Among the records that follow, find the line with "vfov_deg: 38.9" and the line with "exposure_s: 1/60". Set down those lines and all lines between them exactly, without adding anything.

Dataset extract section start

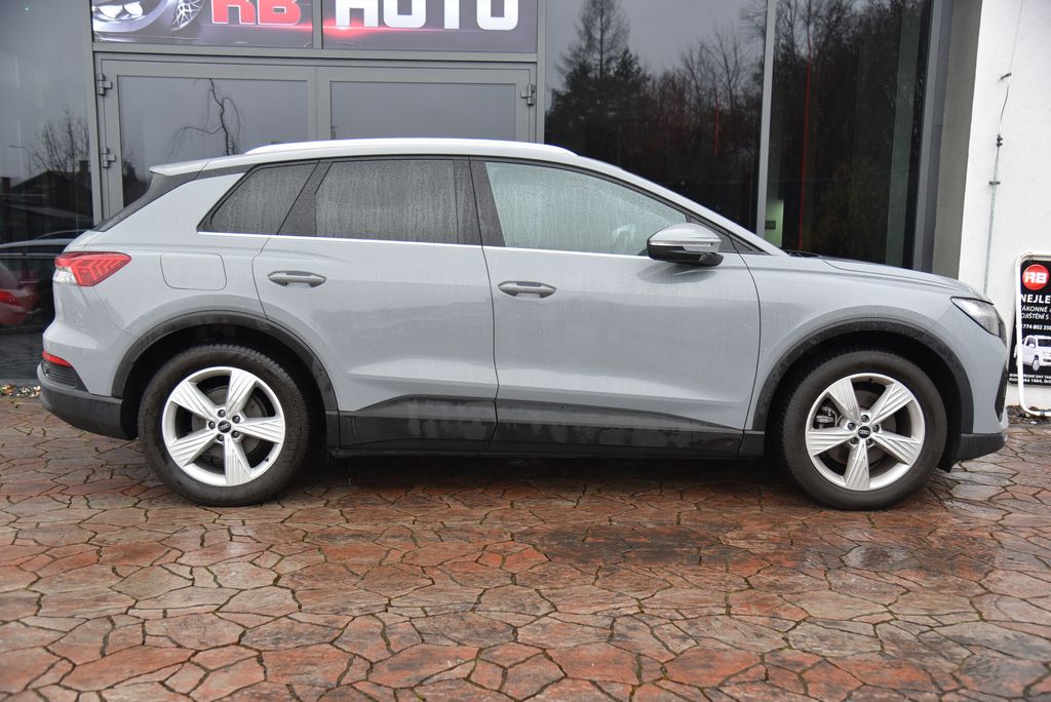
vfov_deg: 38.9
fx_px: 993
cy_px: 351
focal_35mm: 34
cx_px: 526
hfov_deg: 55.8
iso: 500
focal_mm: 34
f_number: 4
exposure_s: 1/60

Dataset extract section end
Dataset extract section start

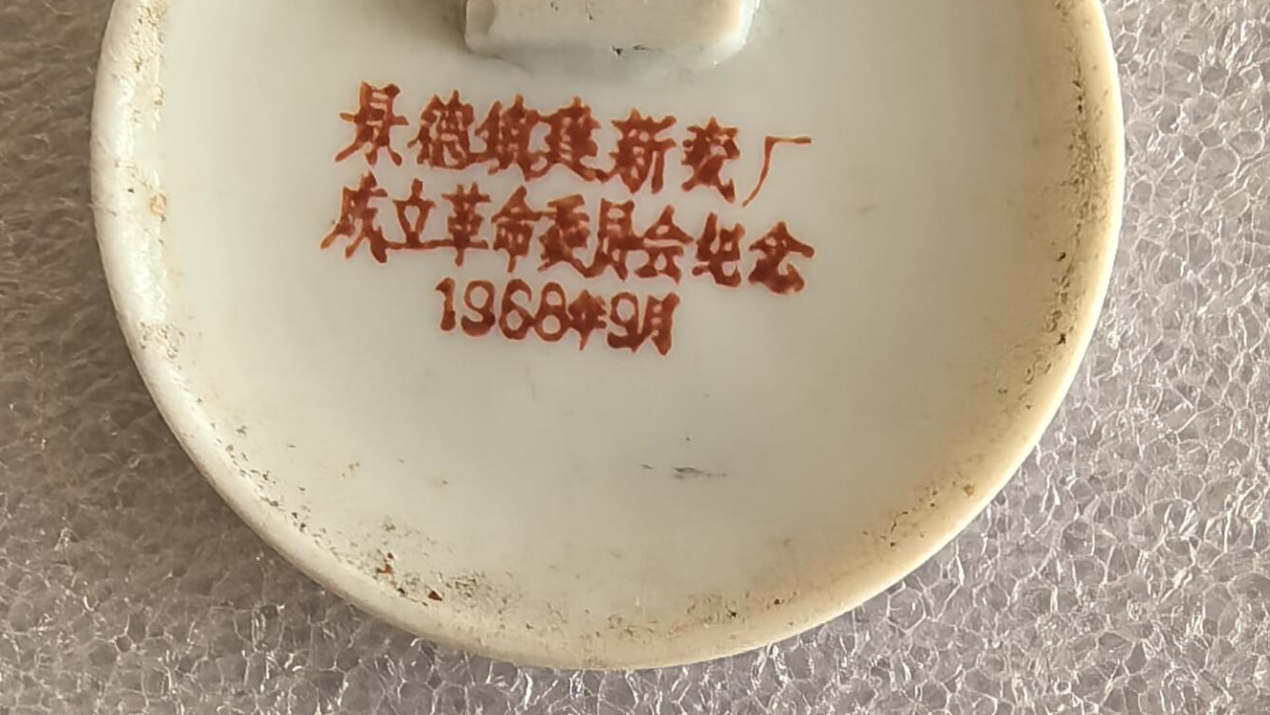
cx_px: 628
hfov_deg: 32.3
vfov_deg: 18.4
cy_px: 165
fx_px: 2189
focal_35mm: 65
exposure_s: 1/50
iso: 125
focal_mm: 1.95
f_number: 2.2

Dataset extract section end
Dataset extract section start

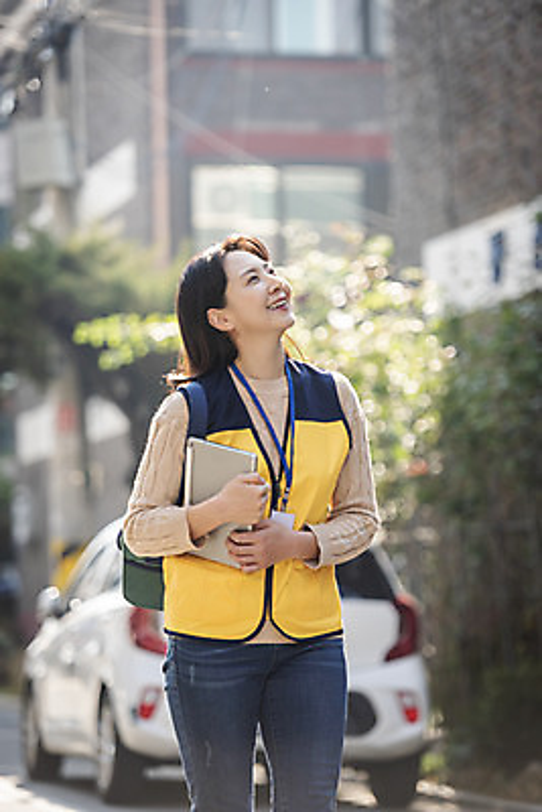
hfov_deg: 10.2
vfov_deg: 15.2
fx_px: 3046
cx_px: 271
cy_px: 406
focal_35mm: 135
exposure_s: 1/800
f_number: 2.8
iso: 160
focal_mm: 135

Dataset extract section end

▶ _Output below_
vfov_deg: 38.9
fx_px: 993
cy_px: 351
focal_35mm: 34
cx_px: 526
hfov_deg: 55.8
iso: 500
focal_mm: 34
f_number: 4
exposure_s: 1/60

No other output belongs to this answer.